WHEN Cuba’s provincial champion rugby team Havana scored a try against Warringah on the weekend, they celebrated like they had won the World Cup.
And while it made the final score 48-5 in the Rats’ favour, the result was meaningless next to the good achieved by the Shute Shield team’s visit to the land of Fidel Castro.
Rats first grade centre and Collaroy junior Ed Doyle, who scored three tries, knew he had been part of something special.
“I loved it. Coming over here and playing with your good mates is a lot of fun,” Doyle said.
“And you have that rogue atmosphere of people right on the sideline and concrete cinderblocks in the pitch.
“Playing Shute Shield week in, week out can sometimes be a bit stressful and this was something different.
“It reminds you why you play footy and it makes you respect what we have at home as well.”

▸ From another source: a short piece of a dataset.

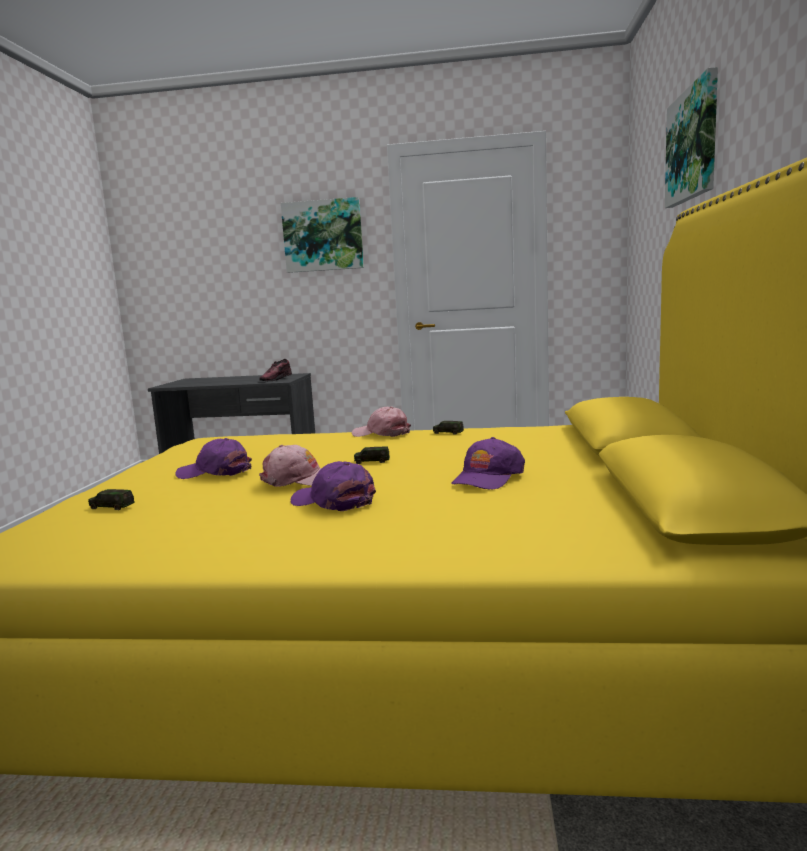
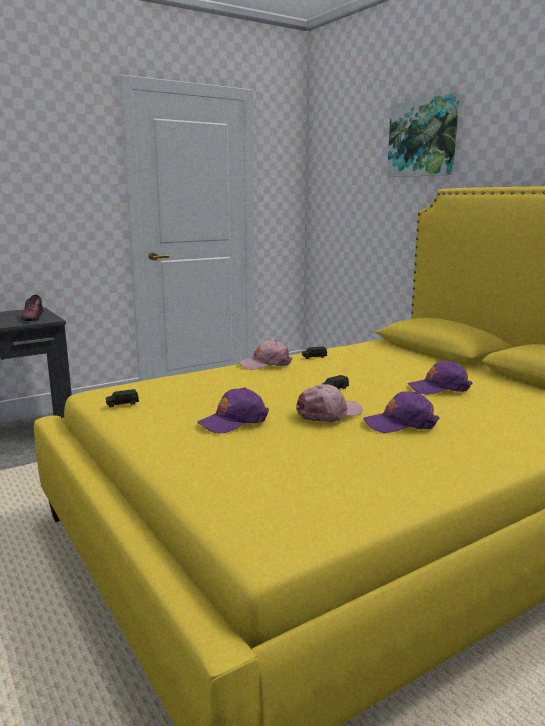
camera: 40 degrees left, 5 degrees up
(112, 507) = (246, 470): toy car -> toy car (122, 403)
(323, 236) = (53, 160): picture -> none
(487, 478) = (439, 388): purple cap -> purple cap turned 90 degrees clockwise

One thing Australian rugby has that its Cuban counterparts don’t just yet is goalposts. In the moments before kickoff, the Havana players were using electrical wire to secure rugby uprights to the normal football goals on the field in Cuba’s capital.
And while the crowd was sparse to start with, as soon as the two teams started going at it, inquisitive locals wandered over to watch the Australian visitors’ skills.

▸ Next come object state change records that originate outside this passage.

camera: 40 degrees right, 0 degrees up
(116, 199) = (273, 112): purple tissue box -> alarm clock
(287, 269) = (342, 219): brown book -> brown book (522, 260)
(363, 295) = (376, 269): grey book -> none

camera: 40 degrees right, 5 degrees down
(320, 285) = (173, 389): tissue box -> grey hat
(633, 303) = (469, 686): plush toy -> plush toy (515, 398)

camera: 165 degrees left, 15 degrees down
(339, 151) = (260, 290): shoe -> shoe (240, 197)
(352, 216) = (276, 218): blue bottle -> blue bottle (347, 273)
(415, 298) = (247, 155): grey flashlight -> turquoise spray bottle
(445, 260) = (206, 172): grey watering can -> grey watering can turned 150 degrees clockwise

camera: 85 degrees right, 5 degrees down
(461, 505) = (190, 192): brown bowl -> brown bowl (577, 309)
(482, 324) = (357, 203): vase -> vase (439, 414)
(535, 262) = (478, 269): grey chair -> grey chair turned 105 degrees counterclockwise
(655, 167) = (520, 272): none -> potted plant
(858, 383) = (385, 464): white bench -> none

And they got to see plenty of action because the timekeeper discovered near the end of the first half that his stopwatch was not working.
The game was halted while the timekeeper held a hasty on-field conference with the referee, who at first said there was 15 minutes to go before revising that to seven.
The locals were delighted when the Warringah players handed out their gear after the game. As part of their tour, Warringah have taken more than 900kg of equipment to distribute to communities around Havana.